LATE MESOPROTEROZOIC SEDIMENT-HOSTED SULFIDE MINERALIZATION IN THE BLACKBIRD DISTRICT, IDAHO COBALT BELT, USA ‒ EVIDENCE FROM COBALTITE RE-OS SYSTEMATICS
Samples were collected within the Blackbird mining district [4]: (i) layers of massive coarse-grained to fine-grained brownish pink cobaltite ± xenotime at the Chicago Zone, Blackbird mine, (ii) layers of disseminated brownish pink cobaltite in a biotite, quartz, K-feldspar rock at the Idaho Zone, Blackbird mine, (iii) tourmalinized breccia of quartz, biotite, K-feldspar, xenotime cemented by disseminated brownish pink cobaltite at the Haynes-Stellite deposit, and (iv) coarse-grained disseminated shiny grey cobaltite in a quartz-chlorite rock, Black Pine deposit. Standard mineral separation procedures produced magnetic (M) and non-magnetic (NM) cobaltite fractions from the 70-200 and +70 mesh size fractions by using successive 0.3, 0.6 and 0.9 amp currents.

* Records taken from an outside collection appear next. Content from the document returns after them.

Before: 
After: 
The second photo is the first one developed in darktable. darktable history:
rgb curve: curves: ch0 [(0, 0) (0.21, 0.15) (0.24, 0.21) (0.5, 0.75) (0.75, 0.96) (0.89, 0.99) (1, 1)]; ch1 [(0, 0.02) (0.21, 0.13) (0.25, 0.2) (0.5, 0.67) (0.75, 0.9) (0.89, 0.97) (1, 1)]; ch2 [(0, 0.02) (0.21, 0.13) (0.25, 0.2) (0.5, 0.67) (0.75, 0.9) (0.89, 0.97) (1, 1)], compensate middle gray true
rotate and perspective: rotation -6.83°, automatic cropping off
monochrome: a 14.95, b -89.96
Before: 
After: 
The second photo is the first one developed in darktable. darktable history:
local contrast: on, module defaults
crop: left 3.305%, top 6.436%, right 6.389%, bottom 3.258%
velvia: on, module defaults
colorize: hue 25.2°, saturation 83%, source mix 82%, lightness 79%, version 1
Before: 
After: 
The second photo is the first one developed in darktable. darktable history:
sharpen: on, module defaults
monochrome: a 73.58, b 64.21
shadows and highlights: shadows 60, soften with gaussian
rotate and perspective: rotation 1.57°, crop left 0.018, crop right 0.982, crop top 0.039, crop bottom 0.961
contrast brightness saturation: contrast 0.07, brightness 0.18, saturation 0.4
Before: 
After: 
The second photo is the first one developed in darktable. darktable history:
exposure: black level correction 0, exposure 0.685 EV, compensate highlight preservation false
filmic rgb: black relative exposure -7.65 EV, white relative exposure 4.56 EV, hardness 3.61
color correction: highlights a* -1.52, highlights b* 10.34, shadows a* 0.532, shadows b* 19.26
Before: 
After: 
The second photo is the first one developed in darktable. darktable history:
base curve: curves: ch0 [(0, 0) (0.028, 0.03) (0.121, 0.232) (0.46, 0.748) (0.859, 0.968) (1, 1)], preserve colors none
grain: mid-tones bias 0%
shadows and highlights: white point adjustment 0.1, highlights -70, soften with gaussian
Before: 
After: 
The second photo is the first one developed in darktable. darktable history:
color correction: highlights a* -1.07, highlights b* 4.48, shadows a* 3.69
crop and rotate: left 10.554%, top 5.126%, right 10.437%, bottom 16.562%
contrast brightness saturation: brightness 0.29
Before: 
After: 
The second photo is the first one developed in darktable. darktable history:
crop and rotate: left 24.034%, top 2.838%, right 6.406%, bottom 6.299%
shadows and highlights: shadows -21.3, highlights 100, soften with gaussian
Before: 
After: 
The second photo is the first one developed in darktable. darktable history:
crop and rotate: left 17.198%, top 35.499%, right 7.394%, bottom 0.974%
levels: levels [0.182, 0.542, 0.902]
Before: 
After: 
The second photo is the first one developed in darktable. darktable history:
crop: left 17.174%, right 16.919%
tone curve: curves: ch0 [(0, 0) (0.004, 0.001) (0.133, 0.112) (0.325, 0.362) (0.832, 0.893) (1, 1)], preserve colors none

Re-Os data of these mineral fractions show a large range of 187Re/188Os (39 to 18,466) and 187Os/188Os (0.69 to 360.5) ratios. Re and Os abundances range from 157 to 39,235 ppt and 10 to 491 ppt, respectively. The aliquots do not define an all-sample isochron in 187Os/188Os vs. 187Re/188Os space. However, the significant variability of 187Os/188Os and correlation with 187Re/188Os of the samples from Haynes-Stellite, the Idaho Zone and the non-magnetic fraction of the Chicago Zone may indicate the preservation of primary Re-Os isotope systematics in fine-grained disseminated brownish pink cobaltite. These aliquots define a Model 3 isochron (n = 7) with an age of ca. 1150 Ma. The other data points (coarse-grained cobaltite from the Chicago Zone and the Black Pine deposit) suggest disturbance of the primary Re-Os isotopic system by younger dynamothermal metamorphic event(s) (late Grenvillian? Cretaceous?).